# Input data:

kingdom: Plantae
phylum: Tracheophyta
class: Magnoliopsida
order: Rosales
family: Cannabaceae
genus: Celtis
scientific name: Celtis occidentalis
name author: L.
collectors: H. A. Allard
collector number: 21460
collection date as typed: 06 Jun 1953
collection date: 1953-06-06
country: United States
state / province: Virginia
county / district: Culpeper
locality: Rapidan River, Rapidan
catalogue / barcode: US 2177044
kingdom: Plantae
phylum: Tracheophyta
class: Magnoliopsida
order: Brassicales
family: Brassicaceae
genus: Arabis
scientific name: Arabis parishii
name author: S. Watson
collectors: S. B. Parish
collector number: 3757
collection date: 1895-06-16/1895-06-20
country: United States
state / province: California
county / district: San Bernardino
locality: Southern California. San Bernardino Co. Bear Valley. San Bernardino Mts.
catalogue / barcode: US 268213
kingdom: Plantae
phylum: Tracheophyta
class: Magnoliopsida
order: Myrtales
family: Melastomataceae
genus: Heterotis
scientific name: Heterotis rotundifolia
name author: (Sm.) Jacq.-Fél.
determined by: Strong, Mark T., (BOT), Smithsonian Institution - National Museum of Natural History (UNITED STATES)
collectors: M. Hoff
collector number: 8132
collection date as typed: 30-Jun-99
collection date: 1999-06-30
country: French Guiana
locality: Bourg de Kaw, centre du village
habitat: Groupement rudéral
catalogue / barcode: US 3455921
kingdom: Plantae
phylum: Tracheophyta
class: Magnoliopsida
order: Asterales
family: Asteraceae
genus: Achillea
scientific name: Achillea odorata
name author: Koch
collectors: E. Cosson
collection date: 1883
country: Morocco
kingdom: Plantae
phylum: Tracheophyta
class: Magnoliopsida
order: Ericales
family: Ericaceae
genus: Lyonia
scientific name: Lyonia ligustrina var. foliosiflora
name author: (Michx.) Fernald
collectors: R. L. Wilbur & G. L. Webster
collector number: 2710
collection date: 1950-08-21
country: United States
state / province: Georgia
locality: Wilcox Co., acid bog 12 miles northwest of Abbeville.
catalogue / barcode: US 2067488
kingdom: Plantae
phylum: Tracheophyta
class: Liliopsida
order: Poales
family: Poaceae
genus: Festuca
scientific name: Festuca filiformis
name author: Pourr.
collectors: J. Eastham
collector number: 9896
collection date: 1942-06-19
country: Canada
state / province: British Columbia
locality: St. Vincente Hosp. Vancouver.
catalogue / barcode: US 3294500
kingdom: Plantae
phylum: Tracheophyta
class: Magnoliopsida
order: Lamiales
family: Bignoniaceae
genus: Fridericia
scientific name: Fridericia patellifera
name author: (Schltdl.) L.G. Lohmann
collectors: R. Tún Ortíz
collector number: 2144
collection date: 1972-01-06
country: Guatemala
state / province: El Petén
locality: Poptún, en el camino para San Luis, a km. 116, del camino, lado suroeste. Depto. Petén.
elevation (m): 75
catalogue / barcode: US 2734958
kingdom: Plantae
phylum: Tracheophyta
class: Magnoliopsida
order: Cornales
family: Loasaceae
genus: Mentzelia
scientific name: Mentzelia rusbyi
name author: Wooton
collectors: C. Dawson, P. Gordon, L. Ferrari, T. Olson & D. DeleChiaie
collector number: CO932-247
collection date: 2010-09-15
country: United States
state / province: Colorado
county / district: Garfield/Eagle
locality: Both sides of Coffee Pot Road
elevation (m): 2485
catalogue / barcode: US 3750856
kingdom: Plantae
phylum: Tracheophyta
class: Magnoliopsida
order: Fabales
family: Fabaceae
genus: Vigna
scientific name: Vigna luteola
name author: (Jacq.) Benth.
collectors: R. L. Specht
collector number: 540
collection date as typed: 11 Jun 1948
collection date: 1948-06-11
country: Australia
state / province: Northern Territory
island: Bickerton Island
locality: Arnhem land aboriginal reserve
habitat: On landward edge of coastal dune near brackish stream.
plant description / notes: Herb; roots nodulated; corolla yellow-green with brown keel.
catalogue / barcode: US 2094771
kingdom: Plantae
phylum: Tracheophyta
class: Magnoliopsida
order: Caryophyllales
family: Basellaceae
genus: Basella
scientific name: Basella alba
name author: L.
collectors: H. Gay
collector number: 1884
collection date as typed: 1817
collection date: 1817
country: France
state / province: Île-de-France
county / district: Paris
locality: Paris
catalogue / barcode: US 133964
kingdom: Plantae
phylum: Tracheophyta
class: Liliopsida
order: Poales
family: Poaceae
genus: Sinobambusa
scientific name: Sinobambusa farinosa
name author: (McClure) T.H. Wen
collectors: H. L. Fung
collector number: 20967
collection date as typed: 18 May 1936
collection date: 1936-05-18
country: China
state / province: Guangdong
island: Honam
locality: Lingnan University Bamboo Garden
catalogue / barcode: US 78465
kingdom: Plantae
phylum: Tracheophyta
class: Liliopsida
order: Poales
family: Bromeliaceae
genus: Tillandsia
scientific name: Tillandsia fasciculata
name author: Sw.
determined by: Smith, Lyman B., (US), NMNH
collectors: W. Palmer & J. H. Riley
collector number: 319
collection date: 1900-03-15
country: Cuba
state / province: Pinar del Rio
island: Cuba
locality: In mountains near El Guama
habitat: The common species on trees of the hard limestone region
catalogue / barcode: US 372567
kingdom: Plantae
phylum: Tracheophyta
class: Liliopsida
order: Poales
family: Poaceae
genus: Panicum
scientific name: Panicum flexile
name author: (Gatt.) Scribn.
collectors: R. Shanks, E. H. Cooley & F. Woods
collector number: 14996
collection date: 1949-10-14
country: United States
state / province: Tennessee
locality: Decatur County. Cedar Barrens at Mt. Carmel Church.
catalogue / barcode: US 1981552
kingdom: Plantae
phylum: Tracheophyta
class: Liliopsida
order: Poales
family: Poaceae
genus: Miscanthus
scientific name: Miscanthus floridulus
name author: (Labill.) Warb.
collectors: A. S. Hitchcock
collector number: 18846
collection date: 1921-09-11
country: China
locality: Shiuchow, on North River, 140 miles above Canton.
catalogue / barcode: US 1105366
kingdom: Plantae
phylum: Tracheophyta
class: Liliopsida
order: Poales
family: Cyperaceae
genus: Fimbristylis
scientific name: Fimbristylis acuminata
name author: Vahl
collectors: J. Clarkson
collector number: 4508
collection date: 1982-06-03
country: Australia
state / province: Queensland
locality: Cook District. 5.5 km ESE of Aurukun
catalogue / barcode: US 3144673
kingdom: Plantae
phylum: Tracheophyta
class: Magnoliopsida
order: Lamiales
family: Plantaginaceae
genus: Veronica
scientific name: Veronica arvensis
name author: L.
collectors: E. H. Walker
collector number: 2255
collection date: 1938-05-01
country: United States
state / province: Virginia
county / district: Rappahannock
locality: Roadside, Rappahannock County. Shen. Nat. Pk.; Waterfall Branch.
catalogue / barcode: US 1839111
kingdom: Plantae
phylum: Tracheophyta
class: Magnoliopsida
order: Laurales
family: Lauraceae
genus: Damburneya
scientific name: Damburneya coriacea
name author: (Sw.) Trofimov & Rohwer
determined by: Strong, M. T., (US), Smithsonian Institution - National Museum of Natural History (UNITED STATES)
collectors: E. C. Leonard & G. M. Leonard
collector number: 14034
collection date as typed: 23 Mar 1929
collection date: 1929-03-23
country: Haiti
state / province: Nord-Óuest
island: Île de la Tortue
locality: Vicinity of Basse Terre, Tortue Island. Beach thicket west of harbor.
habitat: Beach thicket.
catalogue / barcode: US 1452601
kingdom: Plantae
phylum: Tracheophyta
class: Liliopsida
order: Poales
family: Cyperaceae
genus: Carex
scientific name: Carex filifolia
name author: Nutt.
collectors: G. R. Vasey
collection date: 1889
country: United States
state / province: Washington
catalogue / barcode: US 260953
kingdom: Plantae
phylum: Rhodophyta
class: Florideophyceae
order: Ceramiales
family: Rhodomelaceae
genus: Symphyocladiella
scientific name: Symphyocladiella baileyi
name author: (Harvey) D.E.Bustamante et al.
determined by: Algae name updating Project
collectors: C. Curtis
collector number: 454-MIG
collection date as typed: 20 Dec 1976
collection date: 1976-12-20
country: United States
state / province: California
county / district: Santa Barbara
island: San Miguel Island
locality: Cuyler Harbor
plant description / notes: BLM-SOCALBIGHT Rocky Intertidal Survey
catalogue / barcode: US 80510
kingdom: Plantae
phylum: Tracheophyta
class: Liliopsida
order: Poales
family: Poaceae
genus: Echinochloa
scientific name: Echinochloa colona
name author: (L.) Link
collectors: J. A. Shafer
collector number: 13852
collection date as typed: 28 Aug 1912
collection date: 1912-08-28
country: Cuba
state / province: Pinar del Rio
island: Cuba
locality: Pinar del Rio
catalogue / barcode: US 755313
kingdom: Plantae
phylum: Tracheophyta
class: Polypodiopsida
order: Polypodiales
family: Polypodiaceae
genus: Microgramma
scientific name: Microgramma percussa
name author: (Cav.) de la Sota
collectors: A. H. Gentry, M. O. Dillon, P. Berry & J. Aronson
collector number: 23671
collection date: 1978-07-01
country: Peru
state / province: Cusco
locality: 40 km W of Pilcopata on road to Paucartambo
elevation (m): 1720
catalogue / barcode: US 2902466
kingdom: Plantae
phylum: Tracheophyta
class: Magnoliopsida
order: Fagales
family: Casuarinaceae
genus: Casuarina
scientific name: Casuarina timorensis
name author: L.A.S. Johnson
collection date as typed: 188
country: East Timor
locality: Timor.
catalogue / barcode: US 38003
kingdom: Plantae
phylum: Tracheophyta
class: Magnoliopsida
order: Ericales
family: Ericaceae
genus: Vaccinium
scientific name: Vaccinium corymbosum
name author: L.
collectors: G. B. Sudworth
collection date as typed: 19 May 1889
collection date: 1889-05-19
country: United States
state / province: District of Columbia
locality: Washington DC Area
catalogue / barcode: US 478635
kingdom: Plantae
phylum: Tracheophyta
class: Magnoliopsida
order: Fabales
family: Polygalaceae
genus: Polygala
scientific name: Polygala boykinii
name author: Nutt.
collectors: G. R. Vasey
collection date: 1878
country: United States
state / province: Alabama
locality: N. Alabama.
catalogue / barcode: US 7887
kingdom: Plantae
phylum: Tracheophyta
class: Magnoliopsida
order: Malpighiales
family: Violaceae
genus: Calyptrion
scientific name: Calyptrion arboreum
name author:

# Written instruction:
Can you copy the listing lines word for word, starting at the line with "collector number: 23671" and ending at the line with "collection date: 1878", both included?

# Answer:
collector number: 23671
collection date: 1978-07-01
country: Peru
state / province: Cusco
locality: 40 km W of Pilcopata on road to Paucartambo
elevation (m): 1720
catalogue / barcode: US 2902466
kingdom: Plantae
phylum: Tracheophyta
class: Magnoliopsida
order: Fagales
family: Casuarinaceae
genus: Casuarina
scientific name: Casuarina timorensis
name author: L.A.S. Johnson
collection date as typed: 188
country: East Timor
locality: Timor.
catalogue / barcode: US 38003
kingdom: Plantae
phylum: Tracheophyta
class: Magnoliopsida
order: Ericales
family: Ericaceae
genus: Vaccinium
scientific name: Vaccinium corymbosum
name author: L.
collectors: G. B. Sudworth
collection date as typed: 19 May 1889
collection date: 1889-05-19
country: United States
state / province: District of Columbia
locality: Washington DC Area
catalogue / barcode: US 478635
kingdom: Plantae
phylum: Tracheophyta
class: Magnoliopsida
order: Fabales
family: Polygalaceae
genus: Polygala
scientific name: Polygala boykinii
name author: Nutt.
collectors: G. R. Vasey
collection date: 1878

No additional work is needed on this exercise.